Le 16 denunce presentate dai parenti delle 22 vittime non bastano. La procura, a tre anni di distanza dallo scoppio del maxi focolaio, ha chiesto l'archiviazione del procedimento che vedeva coinvolta la Residenza per anziani Madonna del Rosario di Civitavecchia. "Le misure adottate sono state rispettose dei protocolli sanitari per il contenimento del contagio, la notizia di reato è infondata" scrive nella sua istanza il pm Roberto Savelli. Ci eravamo occupati di questa vicenda già ad aprile 2020 quando i familiari degli anziani ricoverati chiedevano di sapere cosa era accaduto all'interno della struttura.
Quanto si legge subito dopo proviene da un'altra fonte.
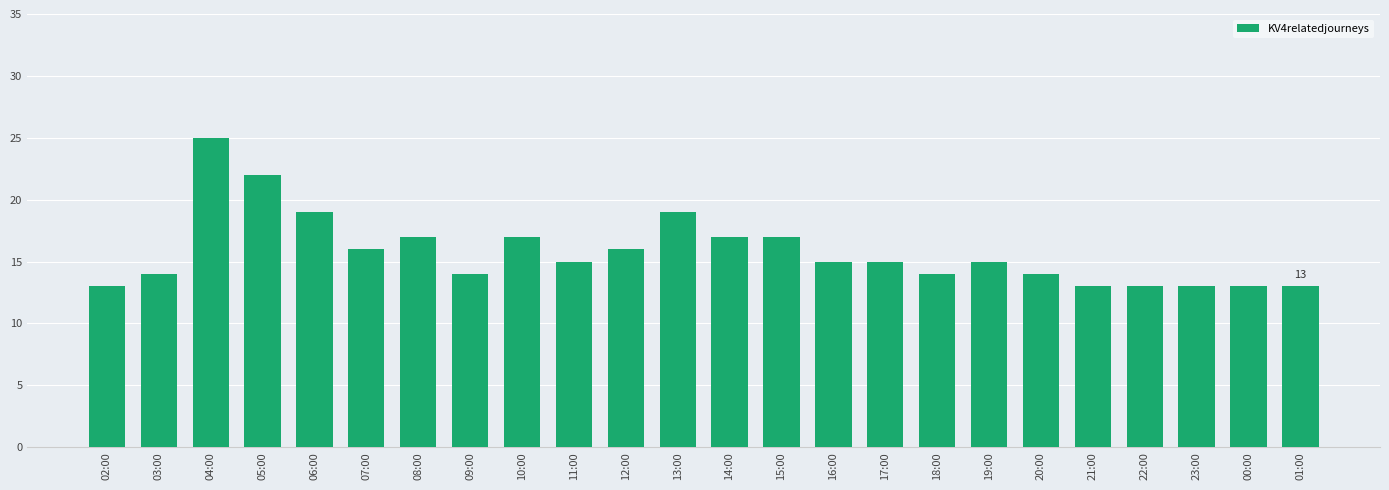

What is the average value?

16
Tre anni dopo il processo rischia di non vedere mai la luce.
L'opposizione dei parenti
La richiesta di archiviazione ha provocato l'immediata reazione dei parenti delle vittime, che subito dopo lo scoppio del focolaio si sono riuniti in un comitato. "Per noi i nostri cari sono morti perché all'interno della struttura non sono state applicate le leggi e le normative emanate sia dal Ministero della Salute, sia dalla Regione Lazio" spiegano nel comunicato che hanno redatto per annunciare la loro opposizione, protocollata dal loro avvocato Norma Natali. I membri del comitato, numeri alla mano, espongono perché non sarebbero state rispettate le norme presenti all'epoca per contrastare il contagio: "C'erano 42 positivi per 14 stanze ma la regola prevedeva massimo 2 persone per stanza, i numeri parlano chiaro". Nel comunicato stampa diffuso ieri, i membri del comitato hanno riassunto il quadro denunciato ormai tre anni fa. "La mancanza di DPI e l'assenza di distanza di sicurezza tra pazienti e operatori ha contribuito alla diffusione del virus, causando anche la gravissima carenza di personale sanitario, che non ha potuto assistere adeguatamente i degenti della struttura, Ricordiamo che tutti i degenti arrivati in ospedale o trasferiti presso altre strutture, sono arrivati denutriti e disidratati, in condizioni precarie sia fisiche che psichiche, poiché non tutti potevano avere contatti telefonici con i propri familiari." "Vogliamo giustizia – conclude Antonio Burattini dell'associazione Anchise e presidente del Comitato – chi ha causato queste morti, per negligenza o imperizia non deve più poterlo fare".